Spectrum A: relationships/faith

 

Spectrum B: academics

 

Which one will cause more long term damage to my kids if I completely ball it up - spectrum a.

 

Would I rather my kids be brilliant academically and unattached to family? Or work a blue collar job and be in loving relationships with their parents and siblings? I'd pick the second, in a minute. And with capability - Academics can always be caught up on. I know that's heresy here, but they can.

 

In our home - we work on both, but I completely "get" why some seem to focus on one more than the other. And since it's their decision - I think they should be free to make it.

 

 

Relationships/faith (if that is important to someone) are done if a family chooses to focus on them whether or not the family chooses to homeschool. So while it may be incorporated into a family's particular style of homeschooling, these areas are not specifically homeschooling.

 

The choice to homeschool means that the school part of life, the academic part, that is legally required, is not done in a school, but at home. For someone to say that they homeschool but basically put academics - the school stuff - as a last priority, because they decide that really the academics don't matter much anyway - is basically saying "we keep our kids home from school but don't care much about meeting the legal academic requirements." In a state that has laws that require homeschoolers to provide an education that is at a minimum equivalent to the public schools, doing this is completely abusing the legal freedom to homeschool.

Recorded information>
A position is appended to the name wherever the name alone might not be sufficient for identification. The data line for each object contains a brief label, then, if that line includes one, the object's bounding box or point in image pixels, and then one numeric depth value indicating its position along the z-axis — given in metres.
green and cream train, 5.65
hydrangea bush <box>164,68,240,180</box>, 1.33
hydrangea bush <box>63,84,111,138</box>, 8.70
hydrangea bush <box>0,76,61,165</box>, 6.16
--
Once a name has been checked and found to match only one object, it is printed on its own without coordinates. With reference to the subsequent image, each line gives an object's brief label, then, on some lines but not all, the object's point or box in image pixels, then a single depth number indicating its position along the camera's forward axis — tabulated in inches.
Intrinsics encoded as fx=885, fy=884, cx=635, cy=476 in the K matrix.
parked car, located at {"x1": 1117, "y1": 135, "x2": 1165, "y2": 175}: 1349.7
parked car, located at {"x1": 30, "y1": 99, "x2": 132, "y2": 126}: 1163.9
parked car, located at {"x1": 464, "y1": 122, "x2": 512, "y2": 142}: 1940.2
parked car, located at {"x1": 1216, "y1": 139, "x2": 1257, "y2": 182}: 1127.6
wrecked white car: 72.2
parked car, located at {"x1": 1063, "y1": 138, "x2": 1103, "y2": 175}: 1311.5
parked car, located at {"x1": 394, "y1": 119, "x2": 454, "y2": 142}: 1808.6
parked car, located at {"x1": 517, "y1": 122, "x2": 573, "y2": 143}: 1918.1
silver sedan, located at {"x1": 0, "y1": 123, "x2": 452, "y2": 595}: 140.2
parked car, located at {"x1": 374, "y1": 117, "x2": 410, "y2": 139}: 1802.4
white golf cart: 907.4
--
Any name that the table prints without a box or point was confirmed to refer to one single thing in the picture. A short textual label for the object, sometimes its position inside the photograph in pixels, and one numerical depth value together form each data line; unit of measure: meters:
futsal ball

Work order> Copy out everything in the homeschooling post from "Spectrum B: academics" down to "to make it.", swapping each "kids" for "children".

Output of the exercise>
Spectrum B: academics

 

Which one will cause more long term damage to my children if I completely ball it up - spectrum a.

 

Would I rather my children be brilliant academically and unattached to family? Or work a blue collar job and be in loving relationships with their parents and siblings? I'd pick the second, in a minute. And with capability - Academics can always be caught up on. I know that's heresy here, but they can.

 

In our home - we work on both, but I completely "get" why some seem to focus on one more than the other. And since it's their decision - I think they should be free to make it.